Crystalline solids have long-range order; amorphous solids lack it. 14 Bravais lattices in 7 crystal systems. Unit cell: smallest repeating unit. Simple cubic (SC): atoms at corners only (1 atom/cell). BCC: corners + body centre (2 atoms/cell). FCC: corners + face centres (4 atoms/cell).
Close packing: HCP (ABAB) and CCP/FCC (ABCABC) — both 74% efficiency. BCC = 68%. SC = 52.4%. Tetrahedral voids = 2N (N = number of spheres).
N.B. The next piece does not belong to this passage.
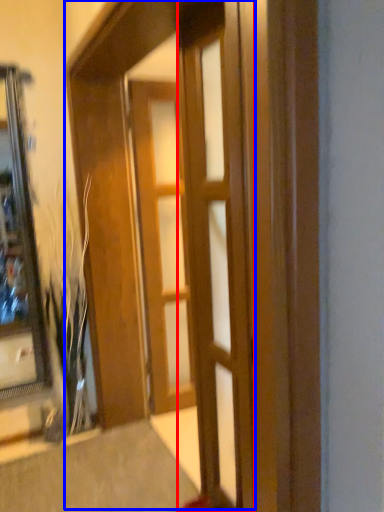
Question: Which of the following is the closest to the observer, door (highlighted by a red box) or barn door (highlighted by a blue box)?

Choices:
 (A) door
 (B) barn door

Answer: (B)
Octahedral voids = N. Radius ratio determines which void a smaller ion occupies.
Point defects: Stoichiometric — Schottky (missing cation + anion pair, density decreases) and Frenkel (ion displaced to interstitial site, density unchanged). Non-stoichiometric — metal excess (F-centres, colour) and metal deficiency.
Download: https://ncert.nic.in/textbook/pdf/lech101.pdf | Part I: https://ncert.nic.in/textbook/pdf/lech1ps.zip
Schottky defects occur when cation and anion are similar in size (NaCl: Na⁺ = 95pm, Cl⁻ = 181pm). Frenkel defects occur when there is a large difference in ion sizes (AgCl: Ag⁺ = 126pm is small enough to fit in interstitial sites). The small Ag⁺ can be displaced into voids.